Réponse du rappeur Kery James à Raphael Enthoven (1)
Vous intitulez votre chronique « Le vrai respect à conquérir en république est l’indifférence de la couleur de la peau » Pourtant dès les premières secondes de cette même chronique vous posez la question suivante : « Que demande Kery James lorsque il demande le respect ? Qu’on le respecte en tant que noir ou qu’on le respecte en tant que citoyen français ».
La question en elle même démontre que l’indifférence à la couleur de la peau n’est pas chose acquise en république. En effet, lorsqu’un homme noir vous demande le respect, il ne vous vient même pas à l’esprit qu’il puisse l’exiger en tant qu’être humain. Vous vous demandez immédiatement, si il l’exige en tant que Noir. Est-ce parce que vous le percevez en tant que Noir avant de le percevoir en tant qu’être humain ?
En effet, je n’ai pas commencé ce texte en disant « J’écris ce texte en tant que noir ». Au contraire, je dis dans la même chanson « Il n’y a pas que les Noirs et les Arabes, ce sont tous les pauvres qu’ils méprisent ». C’est à dire que les pauvres, quelle que soit leur couleur de peau, sont souvent méprisés par ceux qui détiennent le pouvoir économique. Tout comme la couleur de peau de ceux qui sont riches ne dérange jamais ceux qui profitent de leur fortune. Et si je m’étais exprimé au nom d’une classe sociale et non en celui d’une race ? Pourquoi est-ce que cela ne vous a pas effleuré l’esprit ? Il est simple, mais malhonnête de ramener mon discours à des considérations raciales qui sont les vôtres, pas les miennes.

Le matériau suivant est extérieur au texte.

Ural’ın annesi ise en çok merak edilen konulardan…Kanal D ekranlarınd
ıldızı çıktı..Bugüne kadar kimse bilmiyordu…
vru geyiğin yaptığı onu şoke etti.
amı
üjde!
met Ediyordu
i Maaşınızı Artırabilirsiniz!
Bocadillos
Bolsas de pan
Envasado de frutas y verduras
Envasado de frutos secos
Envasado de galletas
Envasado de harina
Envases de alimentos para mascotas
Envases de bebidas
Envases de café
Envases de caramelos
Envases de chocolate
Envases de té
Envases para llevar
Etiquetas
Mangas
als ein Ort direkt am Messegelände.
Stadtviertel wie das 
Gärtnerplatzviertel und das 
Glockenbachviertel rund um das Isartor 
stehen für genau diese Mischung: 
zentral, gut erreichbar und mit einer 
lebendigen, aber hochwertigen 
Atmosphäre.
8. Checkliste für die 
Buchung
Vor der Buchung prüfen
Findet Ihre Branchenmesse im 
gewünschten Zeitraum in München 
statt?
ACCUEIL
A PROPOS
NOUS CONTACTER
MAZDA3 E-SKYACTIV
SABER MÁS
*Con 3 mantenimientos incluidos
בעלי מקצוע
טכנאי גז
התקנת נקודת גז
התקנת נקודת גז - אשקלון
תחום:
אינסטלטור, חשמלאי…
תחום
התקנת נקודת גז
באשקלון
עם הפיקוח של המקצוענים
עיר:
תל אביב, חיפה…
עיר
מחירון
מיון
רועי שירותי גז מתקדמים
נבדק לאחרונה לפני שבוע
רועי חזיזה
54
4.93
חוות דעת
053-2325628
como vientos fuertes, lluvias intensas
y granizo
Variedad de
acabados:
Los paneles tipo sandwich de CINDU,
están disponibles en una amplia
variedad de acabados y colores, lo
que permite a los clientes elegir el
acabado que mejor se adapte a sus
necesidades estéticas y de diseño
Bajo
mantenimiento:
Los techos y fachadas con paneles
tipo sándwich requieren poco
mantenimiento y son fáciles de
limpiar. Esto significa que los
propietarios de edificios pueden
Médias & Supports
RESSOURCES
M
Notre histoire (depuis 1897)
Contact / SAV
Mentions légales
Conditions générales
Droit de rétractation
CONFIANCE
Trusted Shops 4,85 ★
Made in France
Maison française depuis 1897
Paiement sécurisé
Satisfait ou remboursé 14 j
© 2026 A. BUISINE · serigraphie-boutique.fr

Figurez vous que l’une des chansons les plus emblématiques de ma carrière et l’un de mes plus grands succès s’appelle justement « Y’a pas de couleur ». Cette chanson est un incontournable pour moi si bien que je l’interprète à chacun de mes concert alors qu’elle date de 2001. Je l’ai notamment interprété à Bercy le 21 Novembre 2013 devant près de 15000 personnes. Pour vous dire ô combien cette chanson et son message sont importants pour moi. La dernière fois que je l’ai interprété c’était en banlieue parisienne à saint-denis le 24 Octobre 2015. Si j’étais un raciste anti-Blanc et que ce racisme anti-Blanc avait un écho en banlieue, je n’aurai pas interprété cette chanson en seine saint-denis.
Pour dissiper tout malentendu, si malentendu il y a, plutôt que volonté réfléchie et calculée de biaiser mon discours,laissez moi citer un court extrait de cette chanson : « Y’a pas de couleur pour être stupide, ignorant, raciste et borgne. Pas une couleur attitrée à l’absurdité. Pas une couleur qui prouve ton intelligence. Pas une couleur qui témoigne de ta tolérance ». Est-il nécessaire que je mentionne « Pleure en silence » une autre de mes chansons que j’interprète également à chacun de mes concerts en banlieue et ailleurs et dont voici un autre extrait : « La détresse n’a pas de couleur. Réveille-toi, sous combien de peaux blanches se cache la douleur ».
A la lumière de ces deux extraits, il apparaît clairement que votre tentative de m’accuser de racisme anti-Blanc est infondée voir calomnieuse si cela est volontaire de votre part. Il en est de même pour votre rapprochement très douteux entre mes idées et celles du Front national. Prétendre que c’est ma chanson qui renforce le FN en France est un argument étonnant auquel n’adhéreront jamais ceux qui connaissent ma musique. Et moi qui pensais que c’était la crise économique et l’impuissance des gouvernements successifs à nous en sortir qui expliquait cette montée du FN. Moi qui pensais que cela s’expliquait aussi par la stigmatisation continue d’une certaine partie de la population française par la classe politique et les médias. Je vais même vous avouer un secret, leurs discours m’ont même parfois laissé penser qu’ils voulaient et organisaient la montée du FN .En fait, vous devez comprendre et accepter que quelqu’un puisse être un véritable anti-raciste tout en étant capable de dénoncer des injustices que seuls ceux qui y trouvent leurs intérêts voudraient passer sous silence.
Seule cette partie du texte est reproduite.